Tuesday, April 29, 2014

Hot Air, Theories, and the Mystery of Malaysia Airlines Flight 370





















Shortly after midnight on March 8, 2014 Malaysia Airlines Flight 370 took off from Kuala Lumpur with a crew of 12 and 227 passengers. They headed toward Beijing, then turned to the west and just disappeared. Eventually it became clear that it had headed into the southern Indian Ocean and was presumed to have crashed.

There still is no physical evidence. What we know came only from radio transmissions and sonar pings. When will this mystery be solved? Perhaps in two to five years, based on what occurred after the crash of Air France Flight 447.
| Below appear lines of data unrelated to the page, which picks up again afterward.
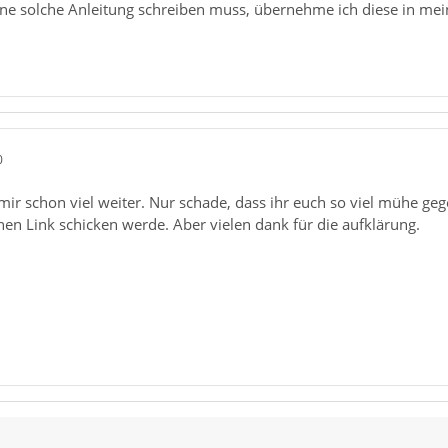
ine solche Anleitung schreiben muss, übernehme ich diese in mei
0
 mir schon viel weiter. Nur schade, dass ihr euch so viel mühe ge
en Link schicken werde. Aber vielen dank für die aufklärung.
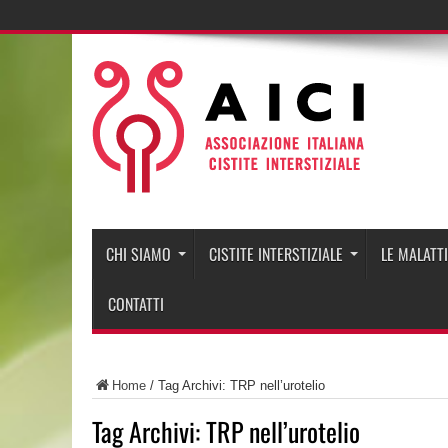
CHI SIAMO
CISTITE INTERSTIZIALE
LE MALATT
CONTATTI
Home
/
Tag Archivi: TRP nell’urotelio
Tag Archivi:
TRP nell’urotelio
Much of what I have seen on television and read merely is hot air - theories that have no basis, and should be called fairy tales. These stories tell you nothing about the crash, but a lot about the prejudices of those who tell them. They made me think of a movie line spoken the  Major T. J. Kong, the B-52 pilot in Dr. Strangelove:

“Well I've been to one World's Fair, a picnic, and a rodeo, and that's the stupidest thing I've ever heard...”

Back on March 20th on MSNBC Chris Hayes had a six-minute segment which lamented that The plane is not in a black hole.  

The opening segment (titled American Idle Speculation) on the March 24th The Daily Show with Jon Stewart skewered the overblown TV coverage by US cable news networks CNN, Fox News, and MSNBC.